INSTRUCTIONS TO FOLLOW
Find the line containing "Fig. 1 Pharmacological", then return it and every line after it through the end of the records, exactly. Leave out pictures.
[[ DATA, beginning ]]
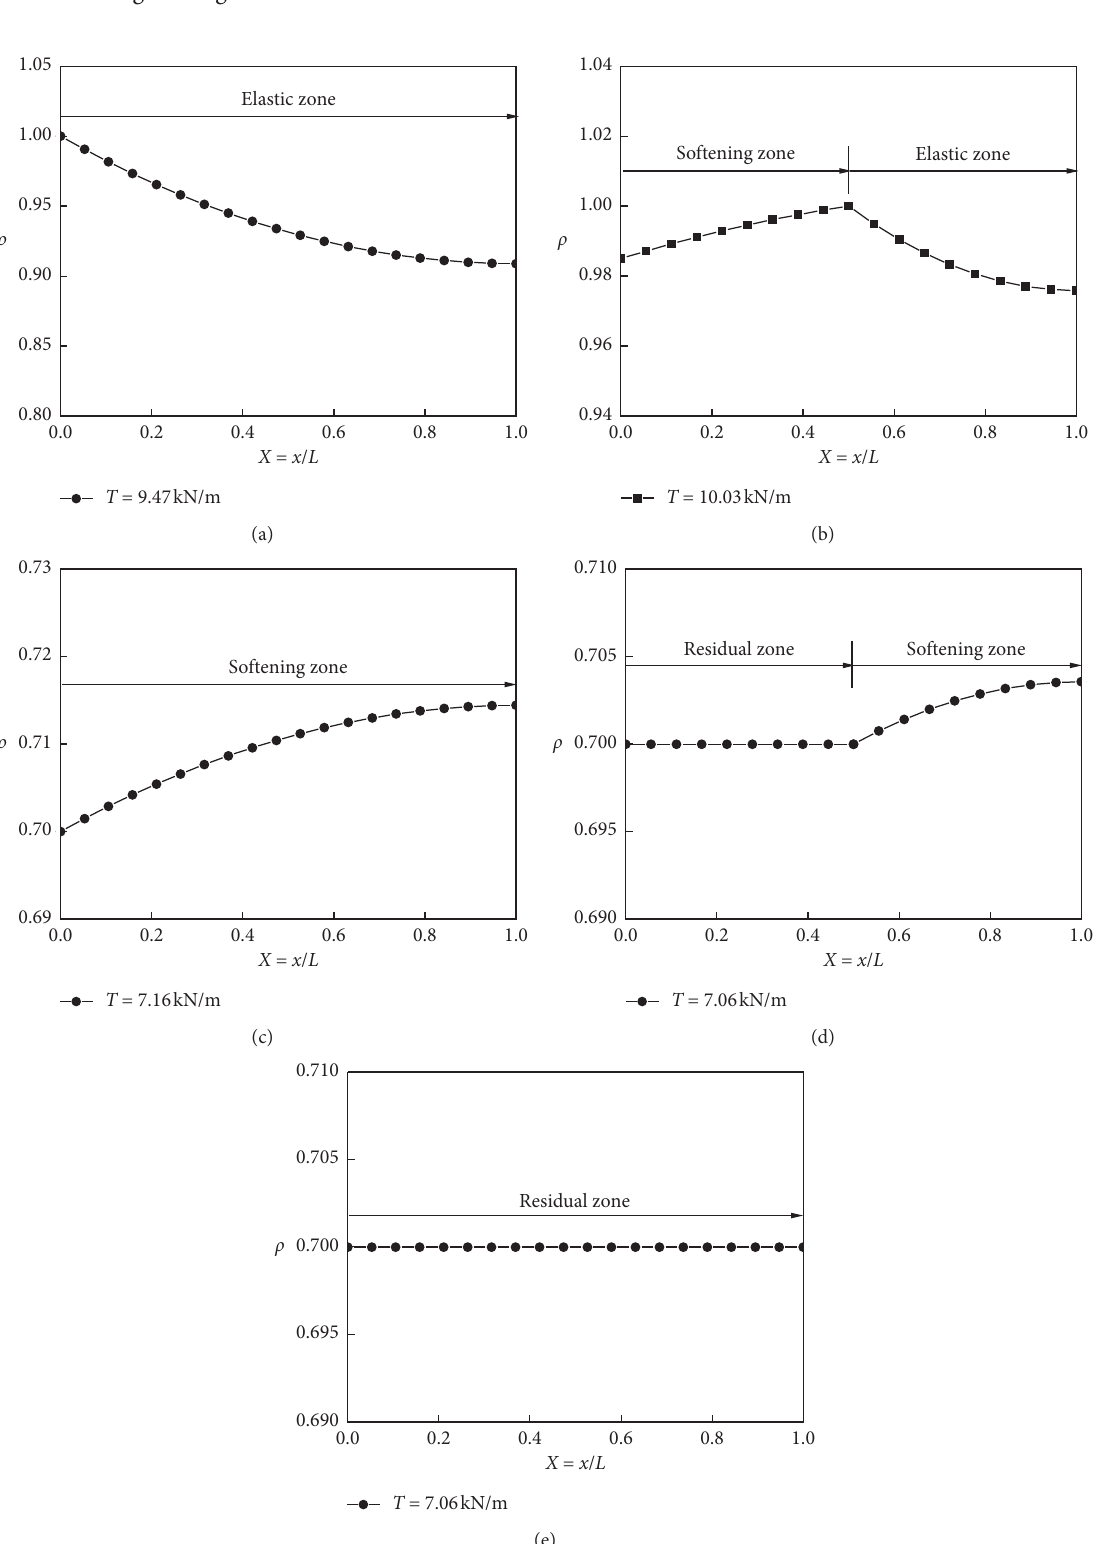
Figure 21: Evolution of the interfacial shear stress in the different stages of the pull-out process of the reinforced tailings (strain-softening reinforcement): (a) elastic stage; (b) elastic-softening transition stage; (c) pure softening stage; (d) softening-residual transition stage; and (e) pure residual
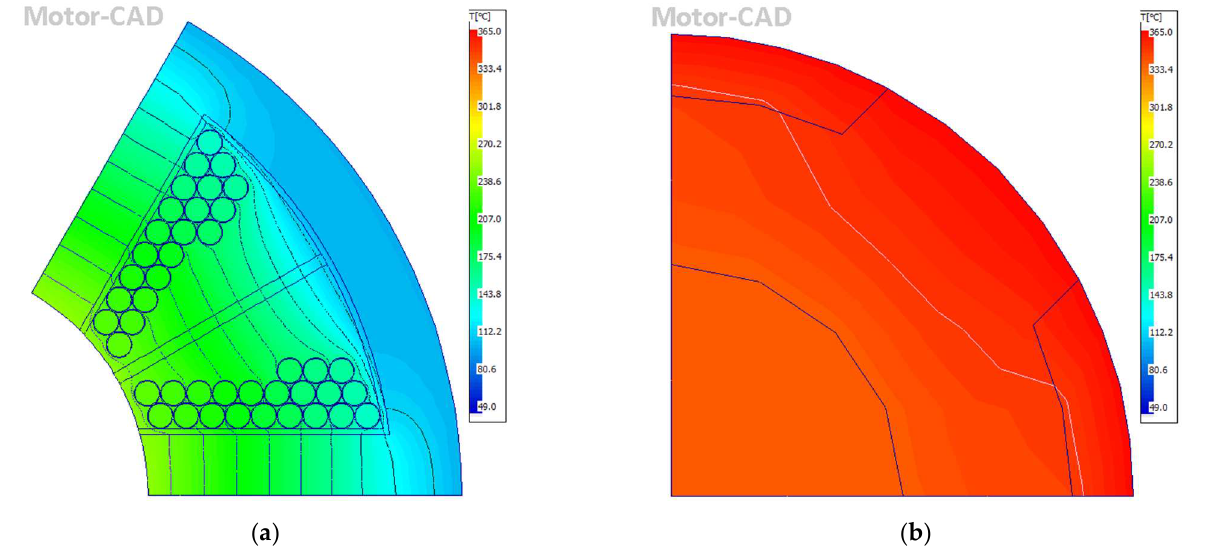
Figure 8. The distribution of temperature at steady state: ( a ) stator; ( b ) rotor.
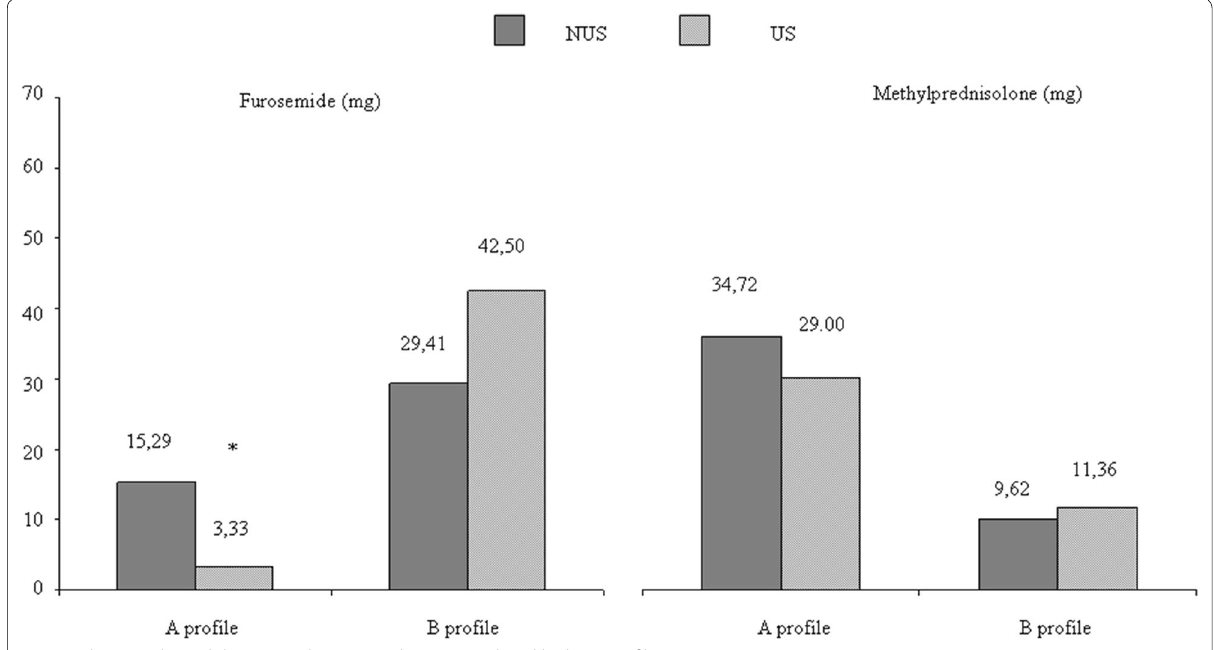
Fig. 1 Pharmacological therapy in the two study groups splitted by lung profile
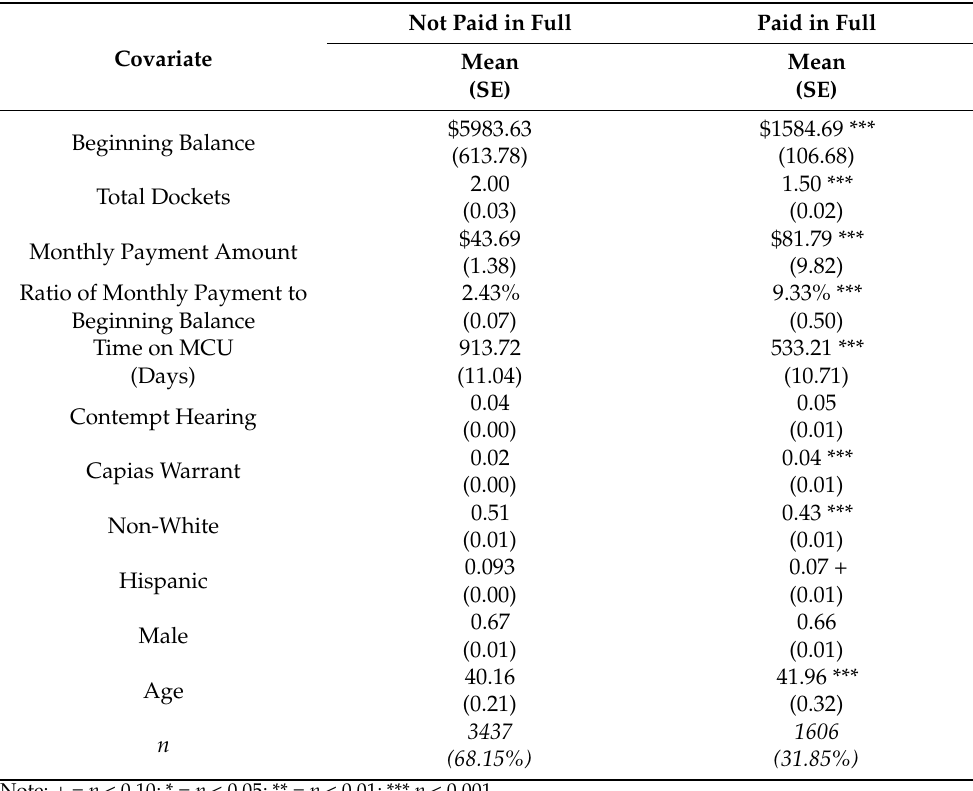
Table 2. Differences in Means between Persons Who Have and Have Not Fully Repaid Starting LFO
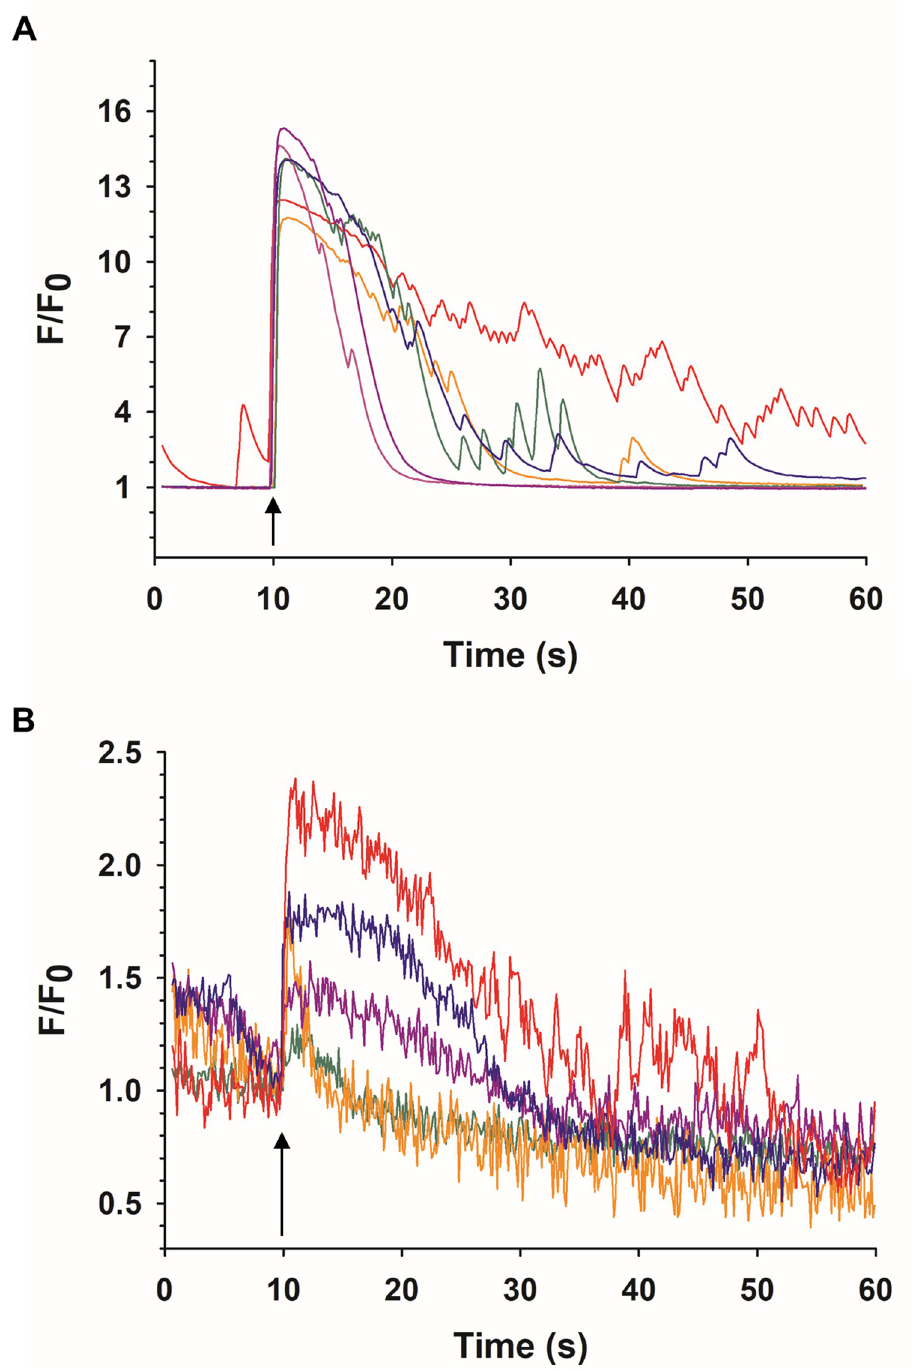
Fig 5. Effect of different GCaMP6f expression levels on DMPP-induced Ca 2+ responses in TH-GCaMP6f - expressing ACC. Representative fluorescence traces of Ca 2+ responses evoked by 50 μ M DMPP (arrows) in cells exhibiting (A) a “high” ( n = 3, c = 13) or (B) “low” ( n = 3, c = 8) level of GCaMP6f expression. In (B), photobleaching is evident by the drop in fluorescence intensity below F/F 0 = 1.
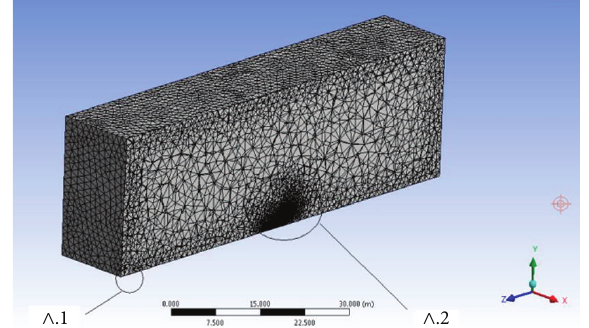
Figure 5: The computational grid is comprised of 1037091 grid nodes. Nodes are densely located close to solar panels.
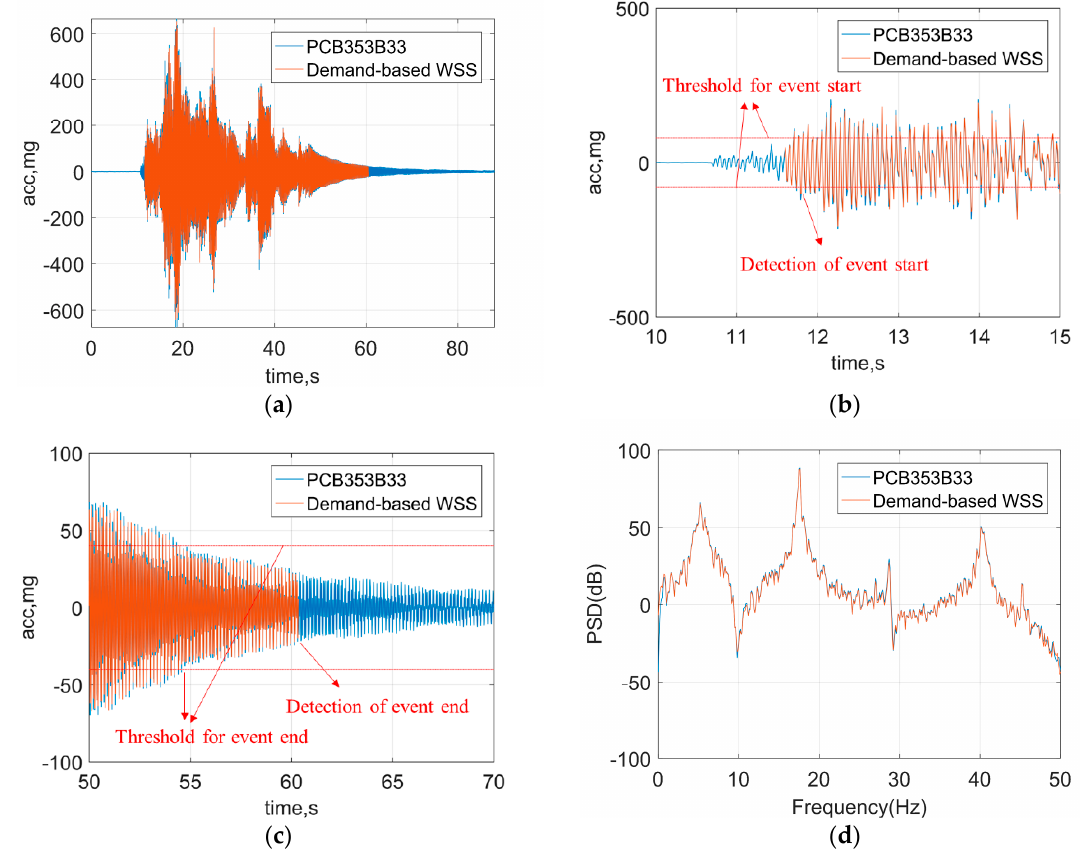
Figure 9. Test results of earthquake monitoring: ( a ) time history data, ( b ) zoomed view of time history data for event start, ( c ) zoomed view of time history data for event end, ( d ) power spectral density (PSD) data.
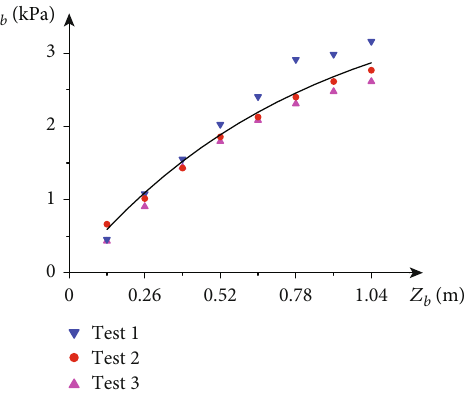
with the depth from the free surface of b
[[ DATA, end ]]
RESPONSE
Fig. 1 Pharmacological therapy in the two study groups splitted by lung profile
Table 2. Differences in Means between Persons Who Have and Have Not Fully Repaid Starting LFO
Fig 5. Effect of different GCaMP6f expression levels on DMPP-induced Ca 2+ responses in TH-GCaMP6f - expressing ACC. Representative fluorescence traces of Ca 2+ responses evoked by 50 μ M DMPP (arrows) in cells exhibiting (A) a “high” ( n = 3, c = 13) or (B) “low” ( n = 3, c = 8) level of GCaMP6f expression. In (B), photobleaching is evident by the drop in fluorescence intensity below F/F 0 = 1.
Figure 5: The computational grid is comprised of 1037091 grid nodes. Nodes are densely located close to solar panels.
Figure 9. Test results of earthquake monitoring: ( a ) time history data, ( b ) zoomed view of time history data for event start, ( c ) zoomed view of time history data for event end, ( d ) power spectral density (PSD) data.
with the depth from the free surface of b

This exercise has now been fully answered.